_Texto de leitura_
· · · · ·

A outra ideologia, amplamente difundida entre esses movimentos, é diretamente reacionária: é a ideia de que o poder não importa, de que a luta política é, por si só, corruptora e fonte de degeneração. Ou seja, o anarquismo. Essa tese de que devemos construir um “contra-poder” ou um “não-poder” pode ser muito charmosa, mas não tem nenhum conteúdo.

Todas as transformações sociais importantes se deram por meio de revoluções de massas. Todas as revoluções de massas colocaram não apenas a questão da derrubada do poder, mas também da sua conquista. Aqueles que, diante do poder, se negaram a tomá-lo, afastaram-no de si como um cálice envenenado, acabaram conduzindo o movimento à derrota e preparando a contraofensiva do inimigo. O Estado, e portanto o poder e a política, não são uma arbitrariedade, mas sim a expressão inevitável da divisão da sociedade em classes sociais antagônicas. Fazer uma revolução social não significa, ainda, acabar com esse antagonismo. Portanto, a tomada do poder (e não apenas a sua derrubada) continua sendo a tarefa daqueles que querem vencer.

O consenso e a democracia operária
Como os trabalhadores resolvem suas divergências? Por maioria. A proposta que obtiver a maior quantidade de votos é a vencedora. Todos aplicam o que a maioria decidiu. Isso se chama “democracia operária”. Esse método tem sido utilizado desde o surgimento do movimento operário, há cerca de 200 anos. Com ele, foram conquistadas pequenas reformas e feitas grandes revoluções.

· · · · ·

_Material fornecido_
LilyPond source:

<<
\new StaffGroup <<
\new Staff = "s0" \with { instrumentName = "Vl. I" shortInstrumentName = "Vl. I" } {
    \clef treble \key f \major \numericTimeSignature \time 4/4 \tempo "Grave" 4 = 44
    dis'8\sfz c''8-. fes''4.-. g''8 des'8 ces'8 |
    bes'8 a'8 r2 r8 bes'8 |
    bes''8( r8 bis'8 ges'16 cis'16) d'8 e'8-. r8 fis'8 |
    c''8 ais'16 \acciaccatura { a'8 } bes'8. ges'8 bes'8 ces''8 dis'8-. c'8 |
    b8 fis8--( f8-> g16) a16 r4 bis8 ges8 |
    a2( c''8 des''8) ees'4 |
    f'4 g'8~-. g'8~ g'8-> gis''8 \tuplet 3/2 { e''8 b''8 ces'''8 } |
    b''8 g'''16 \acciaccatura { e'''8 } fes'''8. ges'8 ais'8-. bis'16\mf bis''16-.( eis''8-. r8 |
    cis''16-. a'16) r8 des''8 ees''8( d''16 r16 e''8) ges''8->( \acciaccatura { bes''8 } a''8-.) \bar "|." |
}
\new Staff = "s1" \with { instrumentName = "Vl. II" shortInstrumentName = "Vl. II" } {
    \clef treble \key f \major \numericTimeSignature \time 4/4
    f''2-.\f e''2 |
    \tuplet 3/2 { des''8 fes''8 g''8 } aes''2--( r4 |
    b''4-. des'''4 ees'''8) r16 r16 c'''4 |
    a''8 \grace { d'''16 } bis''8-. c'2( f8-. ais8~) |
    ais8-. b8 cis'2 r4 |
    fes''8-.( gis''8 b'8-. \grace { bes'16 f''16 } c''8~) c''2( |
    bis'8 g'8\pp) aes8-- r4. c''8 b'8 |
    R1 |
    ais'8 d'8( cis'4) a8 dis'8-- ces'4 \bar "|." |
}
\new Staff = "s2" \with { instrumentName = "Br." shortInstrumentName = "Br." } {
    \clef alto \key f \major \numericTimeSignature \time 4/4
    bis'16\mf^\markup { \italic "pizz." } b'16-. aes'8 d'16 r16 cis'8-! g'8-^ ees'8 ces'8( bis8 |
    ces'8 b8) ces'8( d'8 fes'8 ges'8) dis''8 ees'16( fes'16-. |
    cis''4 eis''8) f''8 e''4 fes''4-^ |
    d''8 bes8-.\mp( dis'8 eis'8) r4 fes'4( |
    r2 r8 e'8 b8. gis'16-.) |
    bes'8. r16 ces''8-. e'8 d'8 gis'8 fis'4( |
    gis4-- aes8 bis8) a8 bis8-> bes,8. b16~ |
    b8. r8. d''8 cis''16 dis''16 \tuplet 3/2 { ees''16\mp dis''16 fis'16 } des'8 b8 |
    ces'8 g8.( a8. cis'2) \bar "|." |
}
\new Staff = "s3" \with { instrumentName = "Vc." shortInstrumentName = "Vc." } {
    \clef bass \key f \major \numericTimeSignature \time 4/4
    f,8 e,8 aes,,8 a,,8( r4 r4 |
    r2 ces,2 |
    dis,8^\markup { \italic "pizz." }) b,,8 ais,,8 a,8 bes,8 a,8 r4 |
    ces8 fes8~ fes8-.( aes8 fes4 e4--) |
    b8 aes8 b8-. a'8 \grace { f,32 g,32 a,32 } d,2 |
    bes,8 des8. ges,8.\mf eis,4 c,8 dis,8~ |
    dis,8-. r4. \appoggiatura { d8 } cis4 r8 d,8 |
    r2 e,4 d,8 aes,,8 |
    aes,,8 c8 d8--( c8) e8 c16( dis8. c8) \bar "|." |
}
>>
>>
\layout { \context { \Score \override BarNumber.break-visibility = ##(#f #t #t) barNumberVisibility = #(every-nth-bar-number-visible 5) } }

· · · · ·

_Tarefas do exercício_
A. Transcreva do texto tudo o que vai de "O consenso e" até "feitas grandes revoluções.".
B. De acordo com o texto, por que a tomada do poder, e não apenas a sua derrubada, continua sendo a tarefa de quem quer vencer? Responda em uma a três frases.

_Soluções em ordem_
A.
O consenso e a democracia operária
Como os trabalhadores resolvem suas divergências? Por maioria. A proposta que obtiver a maior quantidade de votos é a vencedora. Todos aplicam o que a maioria decidiu. Isso se chama “democracia operária”. Esse método tem sido utilizado desde o surgimento do movimento operário, há cerca de 200 anos. Com ele, foram conquistadas pequenas reformas e feitas grandes revoluções.

B. Porque o Estado, e portanto o poder e a política, não é uma arbitrariedade, mas a expressão inevitável da divisão da sociedade em classes sociais antagônicas. Como fazer uma revolução social ainda não significa acabar com esse antagonismo, não basta derrubar o poder: é preciso tomá-lo.